The 'Field Map of Join Features' describes how the features will be summarized as they are joined. The first half of the list of fields displays the attributes of the school buffer layer, ending with the Shape_Area field. The second half of the list of fields, beginning with the Date field, displays the attributes of the crime layer. A count field indicating how many crime points intersect with each half-mile buffer will automatically be provided. Since many crimes will be appended to each school buffer, it does not make sense to generate summary statistics about the crime fields, because variables like offense type, premise code, and address cannot be averaged. By default, the table would output only the attributes of the first crime encountered within each buffer, which could be very misleading. Therefore, you will remove all the crime attributes from the output fields.
Notice the newly added Join_Count field. This field tells you how many crime points are contained within each school buffer. Notice also that only the fields from the schools attribute table have been included in the result, because we removed all the crime fields from the output.
Since the newly joined schools buffer layer contains all of the same information as the original schools buffer layer, plus the new Join_Count field, you no longer need the original buffer layer.
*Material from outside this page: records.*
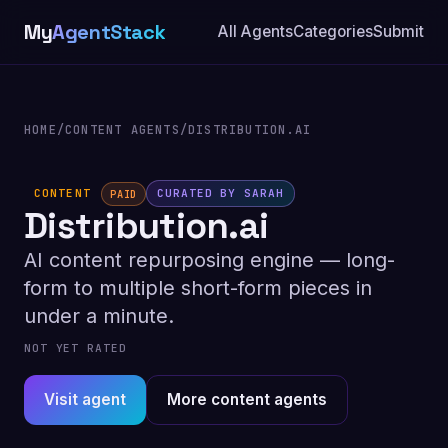
My
AgentStack
All Agents
Categories
Submit
HOME
/
CONTENT AGENTS
/
DISTRIBUTION.AI
CONTENT
CURATED BY SARAH
PAID
Distribution.ai
AI content repurposing engine — long-
form to multiple short-form pieces in
under a minute.
NOT YET RATED
Visit agent
More content agents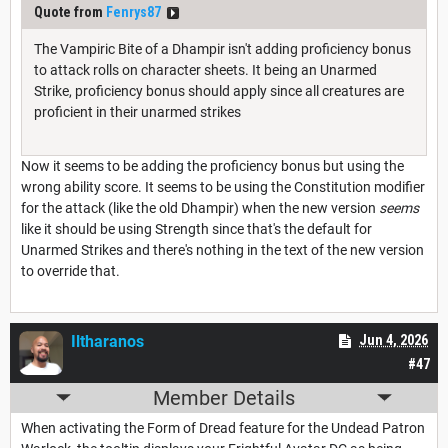
Quote from
Fenrys87
The Vampiric Bite of a Dhampir isn't adding proficiency bonus
to attack rolls on character sheets. It being an Unarmed
Strike, proficiency bonus should apply since all creatures are
proficient in their unarmed strikes
Now it seems to be adding the proficiency bonus but using the
wrong ability score. It seems to be using the Constitution modifier
for the attack (like the old Dhampir) when the new version
seems
like it should be using Strength since that's the default for
Unarmed Strikes and there's nothing in the text of the new version
to override that.
Iltharanos
Jun 4, 2026
#47
Member Details
When activating the Form of Dread feature for the Undead Patron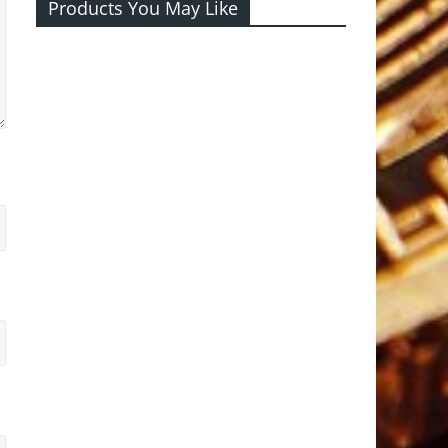
Products You May Like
Since your crime data has now been summarized, you no longer need the original crime points either.
The Symbology pane has opened on the right as a new tab on top of the Geoprocessing pane.
Leave the fifth upper value as is, since this is the true upper value for the dataset. You can now easily tell which schools have the largest number of violent crimes occurring within a half mile radius.
You now have an attribute table that tells you the number of violent crimes that occurred within one year within a half mile of each school, but you would also like to have a table that tells you in which police district each elementary school lies. To create this table, you will perform another spatial join to add the attributes of the police beat to the back of each school that lies inside it.
At this point, only the elementary school point locations and the police district boundaries should be visible.
Remember that, at this point, the attribute table only contains the school name, address, and grade range.
Since each school is entirely within a single district and no data is being summarized, it is okay to leave all of the output fields. The new layer should appear at the top of your Contents pane.
Notice the newly added District field that tells you which police district each school falls within. Scroll down the table view and notice that five schools do not have a district assigned to them. That is because those schools fall within HISD, but do not fall within the City of Houston police jurisdiction.
In this tutorial, you navigated to various geoprocessing tools directly through the Toolbox; however, it is likely that when you go to work on your own, you may not remember exactly where all those tools are located. As long as you can remember the name of the tool or what it does, you can find it using the search function.
This tab shows five commonly used tools, along with all the tools you have run recently and any tools you have marked as a favorite by right-clicking on the tool name and selecting Add To Favorites.
Within the history tab, you will see a complete list of all of the tools you have run in order. Double-clicking on any tool in the history will reopen the tool with the exact settings used in that run. Using the History tab is a great way to review previous work for documentation purposes or to rerun a set of tools or slightly modify tool parameters with minimal thought.